IMF hopeful of good world growth

HONG KONG (Reuter): The International Monetary Fund kicked off its annual meetings with an upbeat assessment of the global economy yesterday, predicting several more years of low-inflation growth.

But IMF experts admitted that problems in Thailand and elsewhere in southeast Asia were clouding an otherwise bright economic picture. The United States might have to raise interest rates to cool down its simmering economy.

"We continue to believe the world economy will turn in good performances, both in 1997 and 1998," chief economist Michael Mussa told a news conference launching the IMF's World Economic Outlook, a six-monthly look at prospects in the IMF's 181 member states.

"There are some areas of strain, but reasons for confidence in strong growth and low inflation."

The closely watched report said the global economy would grow by a respectable 4.2 percent this year and 4.3 percent in 1998 and that the expansion could continue. "There are reasons to believe that the current expansion can be sustained into the next century," it said.

But Thai growth would almost sputter out as the government brought in a painful austerity plan, falling to 2.5 percent in 1997, from 6.4 percent last year. "It's certainly going to feel like recession," Mussa said.

The Thai economic crisis, triggered by the collapse of the baht currency, is overshadowing the Hong Kong annual meetings of IMF and World Bank, its Washington-based sister organization.

The two institutions are contributing almost US$5.5 billion to a $17.2 billion rescue package for Thailand, the biggest loan since the international community bailed out Mexico in 1995.

Some 16,000 people are participating in the meetings, which are taking place in the new glass-fronted Hong Kong convention center overlooking the harbor.

IMF managing director Michel Camdessus will brief some of the 2,000 reporters at the meetings today and the World Bank will release a report on China's growth prospects to 2020.

China took Hong Kong back on July 1 this year, ending 156 years of British colonial rule. But Hong Kong is guarding its special status jealously, promising an open economy, a firm currency and no change to its business-friendly environment.

In Wednesday's report the IMF said Europe was poised for stronger growth and was on track to launch a single currency on time. But it urged the governments of France and Germany to take urgent action to eliminate structural barriers to growth.

The IMF said growth would slow in Asia's tiger economies and in Japan, where it revised previous estimates down and forecast a rise in gross domestic product of 1.1 percent this year.

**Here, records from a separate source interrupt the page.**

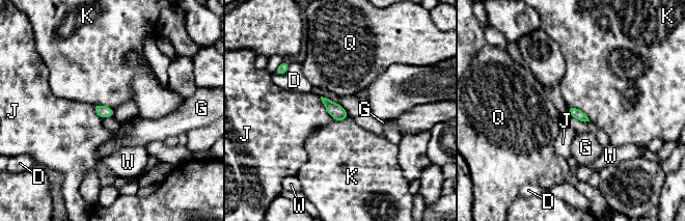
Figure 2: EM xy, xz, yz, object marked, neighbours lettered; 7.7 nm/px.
longest_contact K 220 nm
leave # D other, G other, J other, K other, Q other, W other; border 2:(568, 105), (580, 109), (590, 120); continuous, no second cell

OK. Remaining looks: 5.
free end
look em xz step 8 letters at 1:(456, 205)

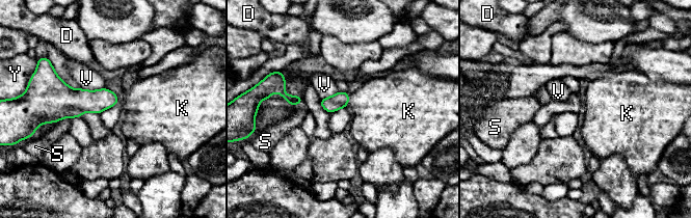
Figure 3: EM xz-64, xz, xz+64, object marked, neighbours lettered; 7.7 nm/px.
width 130 nm
join K # D other, K same, S other, V other, Y other; passes_along 3:(340, 100), (348, 101), (379, 108); it goes on there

But the economic picture elsewhere was relatively bright and the IMF said strong growth in the United States and Britain was underpinning its rosy forecasts for the world economy. "The U.S. economy continues to perform exceptionally well," Mussa said.

He said the United States would probably have to raise interest rates within the next six months.

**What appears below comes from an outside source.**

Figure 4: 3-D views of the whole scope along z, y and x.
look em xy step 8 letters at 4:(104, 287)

Other issues scheduled for discussion include a likely issue of Special Drawing Rights, the IMF's artificial currency, to provide reserves for countries which joined the Fund since the last issue and debates on how to fund loan and debt relief programs for the poorest countries in the world.

Policy makers will also discuss how best to prevent instability in emerging economies -- a key issue following the turbulence in Thailand and elsewhere in the region.

Some countries want the IMF to sell up to five million ounces of gold from its reserves to fund the debt package, which is rewarding countries with a strong track record of economic reform with the most generous debt relief yet on offer from the international community.

But others say gold sales could be inflationary and a German official said on Wednesday he did not expect the issue to be on the agenda in Hong Kong.

Finance ministers and central bank chiefs from the Group of Seven industrialized countries will take a break from IMF affairs on Saturday for talks on the world economy.

U.S. Treasury Secretary Robert Rubin, irritated at Japan's widening trade surplus with the United States, said exchange rates would be "a matter of interest" but he gave no details.